I am a university professor of  mass media, and the challenge I face is threefold:

  1. Should I focus on the new media delivery systems, or on the nature, purpose, and impact of the media on news and entertainment consumers?
  2. If I focus on the delivery systems, how can I be sure my 20-year-old students don’t already know more than I do about them?
  3. Is anyone really paying attention to the kind of content  we are getting from the media these days and, if not, shouldn’t I focus on that?

    A Mickey Mouse photmosaic puzzle shows images from 19 diferent Disney films over a 60-year span.
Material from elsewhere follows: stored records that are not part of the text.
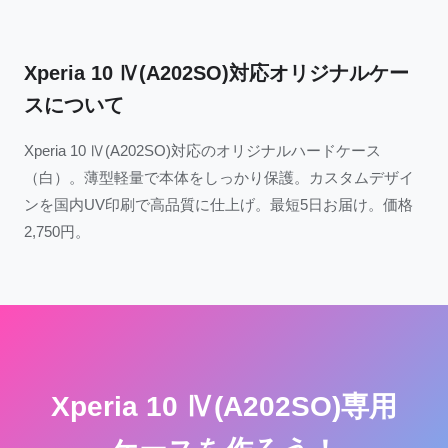
Xperia 10 Ⅳ(A202SO)対応オリジナルケー
スについて
Xperia 10 Ⅳ(A202SO)対応のオリジナルハードケース
（白）。薄型軽量で本体をしっかり保護。カスタムデザイ
ンを国内UV印刷で高品質に仕上げ。最短5日お届け。価格
2,750円。
Xperia 10 Ⅳ(A202SO)専用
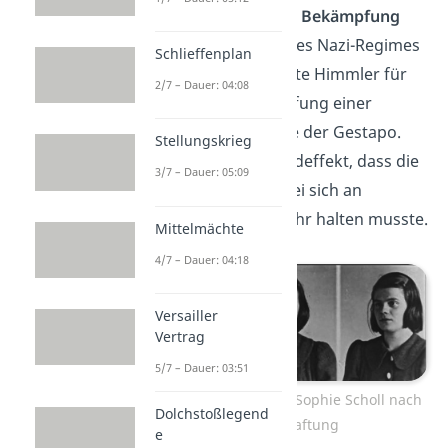
hauptsächlich für die
Bekämpfung
politischer Gegner
des Nazi-Regimes
Schlieffenplan
zuständig. 1936 sorgte Himmler für
2/7 – Dauer: 04:08
die offizielle Abschaffung einer
juristischen Kontrolle der Gestapo.
Stellungskrieg
Das bedeutete im Endeffekt, dass die
3/7 – Dauer: 05:09
Geheime Staatspolizei sich an
keinerlei Gesetze mehr halten musste.
Mittelmächte
4/7 – Dauer: 04:18
Versailler
Vertrag
5/7 – Dauer: 03:51
Fotos der Gestapo von Sophie Scholl nach
Dolchstoßlegend
ihrer Verhaftung
e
Disney and other media companies have such influence in our lives that becoming media-literate is the way to harness their power for good in our lives, while protecting us from any collateral damage. (AP Photo/David Duprey)

The challenge of time

The challenge is exacerbated by the fact that I have less than 48 total contact hours with these kids over three months time. In that time I must try and detail the traditions of the news and entertainment media since Day 1 while also going over the sea changes occurring just over the past decade alone.

Can I have a lifeline?

Speaking in tongues

Oh yeah, and add this problem to the mix: Few people have the same idea of what the following terms even mean, at least operationally, today:

  • Media
  • New Media
  • News
  • Journalism
  • Journalists
  • Objectivity
  • Editorializing
  • Interpretation
  • Radio
  • Television
  • Magazines
  • Books
  • Media Convergence

We’re not talking textbook definitions here, although even those change from generation to generation. We are talking about the nature, purpose, and impact of these terms.
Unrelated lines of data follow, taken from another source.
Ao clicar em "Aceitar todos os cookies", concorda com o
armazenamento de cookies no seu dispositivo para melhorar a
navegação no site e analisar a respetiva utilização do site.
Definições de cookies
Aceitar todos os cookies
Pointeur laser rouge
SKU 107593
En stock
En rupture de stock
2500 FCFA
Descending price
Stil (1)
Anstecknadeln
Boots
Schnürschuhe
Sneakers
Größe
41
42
Remember the old song lyric, “You say tomato, I say tomahto.” Just substitute any of the above media terms and you get the Tower of Babel scenario existing on college campuses existing between student and prof in talking about the media.

A relic from the past

A couple years ago, for example, I was talking about newspapers in a media class, and I held up an ink-on-paper copy of the Los Angeles Times.

A hand shot up in the back of the class and a student, who acted like he’d never seen one of these artifacts before asked: “Where do you get one of those things?
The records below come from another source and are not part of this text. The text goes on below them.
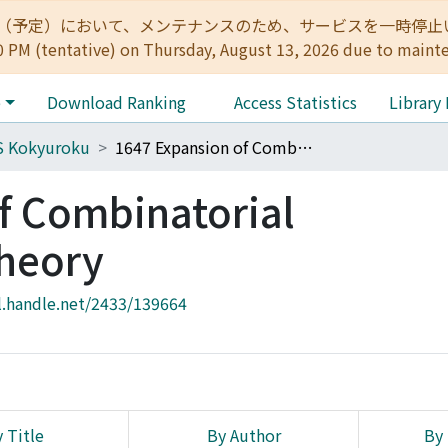
:00（予定）において、メンテナンスのため、サービスを一時停止いたします。 
0 PM (tentative) on Thursday, August 13, 2026 due to maint
e
Download Ranking
Access Statistics
Library
S Kokyuroku
1647 Expansion of Combinatorial Representation Theory
f Combinatorial
Theory
l.handle.net/2433/139664
 Title
By Author
By 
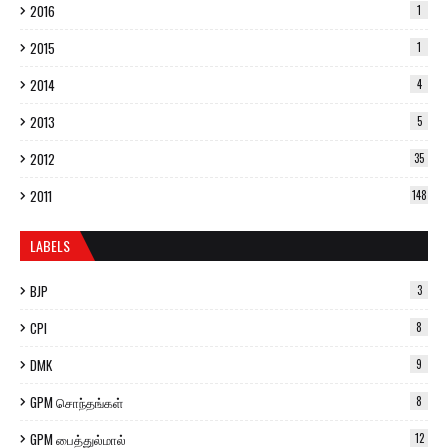
2016
1
2015
1
2014
4
2013
5
2012
35
2011
148
LABELS
BJP
3
CPI
8
DMK
9
GPM சொந்தங்கள்
8
GPM பைத்துல்மால்
12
I’ve become used to what others might perceive as a startling phenomenon, so I suggested simply that the student walk just outside our building and buy one from the newspaper rack. I have no idea what he thought that sidewalk structure was for, since he had undoubtedly passed it several times a day.

Media literacy

The first chapter in the media text I’m using is called, “Media Literacy,” and I’ve come to understand why the author put that topic front and center. It simply means becoming literate about the most powerful institution in our lives today.

Not only is it important, given the huge influence the media have on how we run our daily lives, but it is also something a lot of young people have not thought much about.

Adrift at sea

Here’s what author John Vivian says about this in his book, The Media of Mass Communication.:

“We swim in an ocean of mass communication, exposes 68.8 percent of our waking hours to media messages. So immersed are we in these messages that we often are unmindful of their existence, let alone their influences.”

I mean, they know how to use the technology better than most of us. But what that technology can do for — and to – them is another matter that often escapes their attention.

A loaded weapon

In another realm, one might ask what kind of society we would have if everyone understood how to shoot a gun but gave no thought to how one should behave with that gun.

That’s not such a far-fetched analogy. Just ask the families of those young people like Rutgers freshman Tyler Clementi who committed suicide after a sensitive video of him was uploaded to the Web. Or ask the families of the 25 passengers killed on an L.A. commuter train in September, 2008. The driver of that train was texting when he crashed head-on into another one.

Thinking back to my opening dilemma, I recall a saying that suggests we should always play to our strengths. That makes sense to me.

I’ll assume the students know how to pull the trigger of their iPad.

As for me, I’ll focus on gun safety.